### Extract
----

Janet McTeer, OBE (born May 8, 1961) is an award-winning British actress.

Born in Newcastle upon Tyne, England, McTeer attended the Royal Academy of Dramatic Arts and began her successful theatrical career with the Royal Exchange Theatre after graduating.

Her television work includes the BBC production of Nigel Nicolson's book Portrait of a Marriage in which she played Vita Sackville-West and the popular ITV series The Governor written by Lynda La Plante. She made her screen debut in Half Moon Street, a 1986 film based on a novel by Paul Theroux, and appeared in the 1992 film version of Wuthering Heights (co-starring Juliette Binoche and Ralph Fiennes) and the 1992 film Carrington (which starred Emma Thompson and Jonathan Pryce).

In 1996, McTeer garnered critical acclaim - and both the Laurence Olivier Theatre Award and Critics' Circle Theatre Award for her performance as Nora in a West End production of Henrik Ibsen's A Doll's House. The following year, the production transferred to Broadway, and she was honored with a Tony Award, Theatre World Award, and Drama Desk Award as Best Actress in a Play.

During the show's run, McTeer was interviewed by Charlie Rose on his PBS talk show, where she was seen by American filmmaker Gavin O'Connor, who, at the time, was working on a screenplay about a single mother's cross-country wanderings with her pre-teen daughter. Enamoured with the actress, he was determined that she star in the film. When prospective backers balked at her relative anonymity in the States, he produced the movie himself. Tumbleweeds proved to be a 1999 Sundance Film Festival favourite, and McTeer's performance won her a Golden Globe as Best Actress and Academy Award and Screen Actors Guild nominations in the same category.

----

### Data for analysis
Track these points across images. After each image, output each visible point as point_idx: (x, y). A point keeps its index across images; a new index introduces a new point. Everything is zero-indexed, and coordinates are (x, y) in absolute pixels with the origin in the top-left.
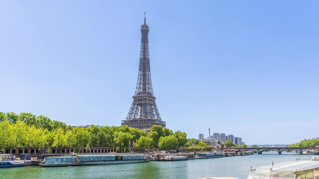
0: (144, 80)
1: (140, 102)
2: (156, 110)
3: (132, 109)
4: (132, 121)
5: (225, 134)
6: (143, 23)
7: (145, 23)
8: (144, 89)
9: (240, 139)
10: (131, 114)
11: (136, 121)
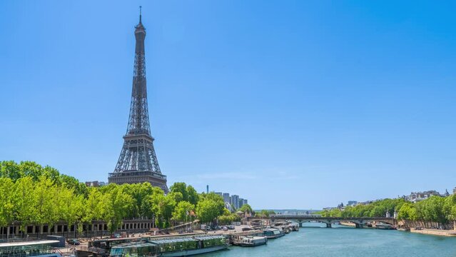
0: (139, 111)
1: (133, 145)
2: (154, 157)
3: (123, 155)
4: (123, 174)
5: (228, 194)
6: (138, 23)
7: (140, 22)
8: (139, 125)
9: (246, 201)
10: (120, 163)
11: (128, 174)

----

### Complete the following
[1] In the McTeer biography, which character did she play in the West End production of A Doll's House?
[2] Transcribe the McTeer biography, everything from "Janet McTeer, OBE" down to "and Jonathan Pryce).".
[3] Please pick up the McTeer biography after its final sentence and continue it.

### Results
[1] Nora

[2]
Janet McTeer, OBE (born May 8, 1961) is an award-winning British actress.

Born in Newcastle upon Tyne, England, McTeer attended the Royal Academy of Dramatic Arts and began her successful theatrical career with the Royal Exchange Theatre after graduating.

Her television work includes the BBC production of Nigel Nicolson's book Portrait of a Marriage in which she played Vita Sackville-West and the popular ITV series The Governor written by Lynda La Plante. She made her screen debut in Half Moon Street, a 1986 film based on a novel by Paul Theroux, and appeared in the 1992 film version of Wuthering Heights (co-starring Juliette Binoche and Ralph Fiennes) and the 1992 film Carrington (which starred Emma Thompson and Jonathan Pryce).

[3]
McTeer's screen credits include Songcatcher (with Aidan Quinn), Waking the Dead (with Billy Crudup and Jennifer Connelly), the dogme film The King is Alive (with Jennifer Jason Leigh), The Intended (with (Brenda Fricker and Olympia Dukakis), and Tideland, written and directed by Terry Gilliam. She also starred in the dramatisation of Mary Webb's Precious Bane.

She appeared in the British TV series The Amazing Mrs Pritchard and Five Days (and Five Days sequel Hunter) and is the voice of the Shaman in the computer game "Populous: The Beginning" (game credits and IMDB). She played Mary, Queen of Scots in Mary Stuart in London's West End in 2005, a role she will reprise in the 2009 Broadway transfer of the production. In 2008 she starred in God of Carnage in the West End alongside Tamsin Greig, Ken Stott and Ralph Fiennes, at the Gielgud Theatre.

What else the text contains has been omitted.